Enology

Haloanisoles and new barrels: highlighting the role played by molds Original language of the article: French.

The aging of wine in oak barrels has enjoyed renewed interest with the advent of modern enology and the demonstration of its importance in giving expression to the finest wines. With a standard capacity of 225 L, potentially 300 bottles of 75 cL, any untoward incident involving a barrel can be highly detrimental to the producer. For this reason, preventing the accidental presence of 2,4,6-trichloroanisole (TCA) in barrels has been a major technical and economic issue for the cooperage sector for several years.
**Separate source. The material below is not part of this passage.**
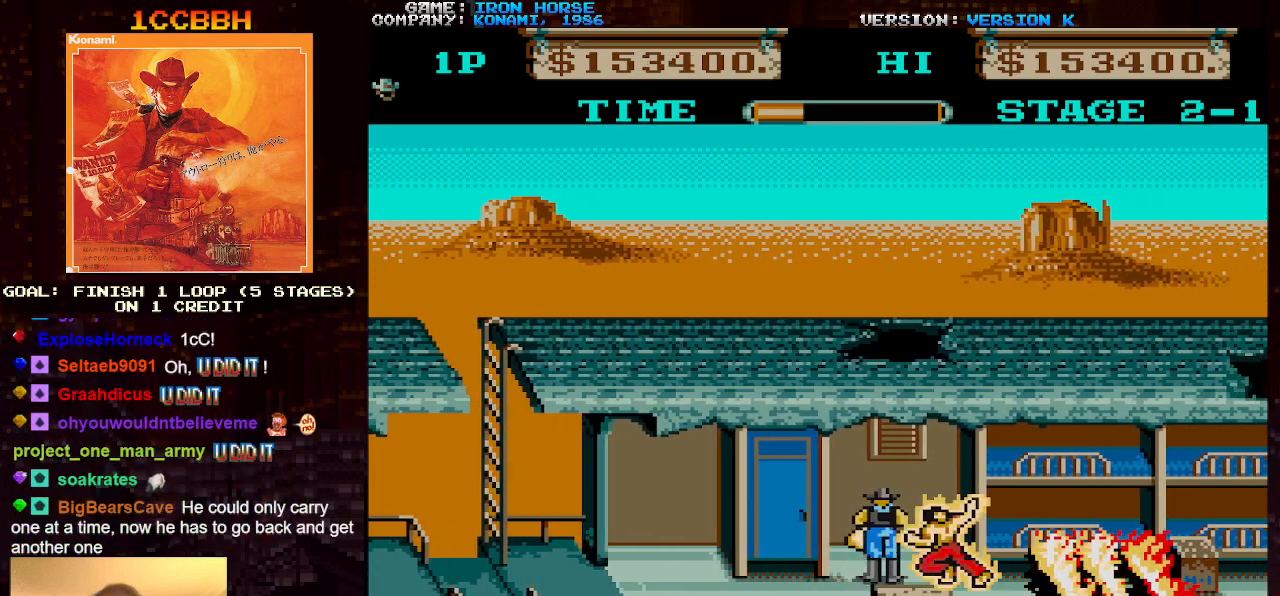
{"buttons": [], "left_stick": "right", "events": [[167, "left_stick", "down"], [383, "left_stick", "right"]]}
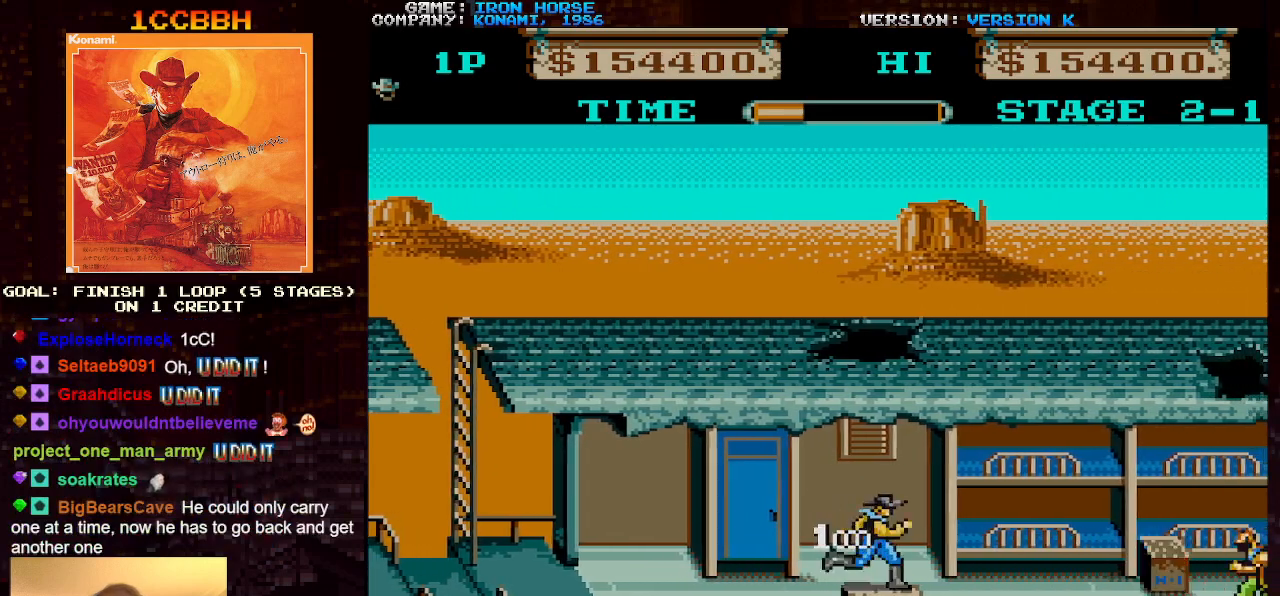
{"buttons": [], "left_stick": "right", "events": []}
LEC laboratory is closely involved with this sector, and since 2012 has been offering a haloanisole control system for new barrels based on the principle of dynamic sampling of volatile organic compounds (VOCs)1. In 2015 in the United States, a wine aged in a French oak barrel was found to have a concentration of 11 ng/L of TCA (2,4,6-trichloroanisole), whereas it had tested negative when leaving production. The wine also contained 82 ng/L of TCP (2,4,6-trichlorophenol), a TCA precursor. This very unusual concentration suggested a possible natural conversion of TCP to TCA, either during vinification or during container transport. Malolactic fermentation trials in the presence of halophenols did not confirm their transformation into their respective haloanisoles during MLF. The existence of molds likely to develop inside new barrels has been considered. This phenomenon has been well documented in premises containing structural timber elements treated with pentachlorophenol preparations which, over time and under the action of mold, end up contaminating the atmosphere with haloanisoles2 3 4 5.

Purpose of this study

Assess the ability of common molds to transform halophenols into haloanisoles inside new barrels. The observations led LEC laboratory to develop its barrel control system, to analyze for the presence of all these compounds.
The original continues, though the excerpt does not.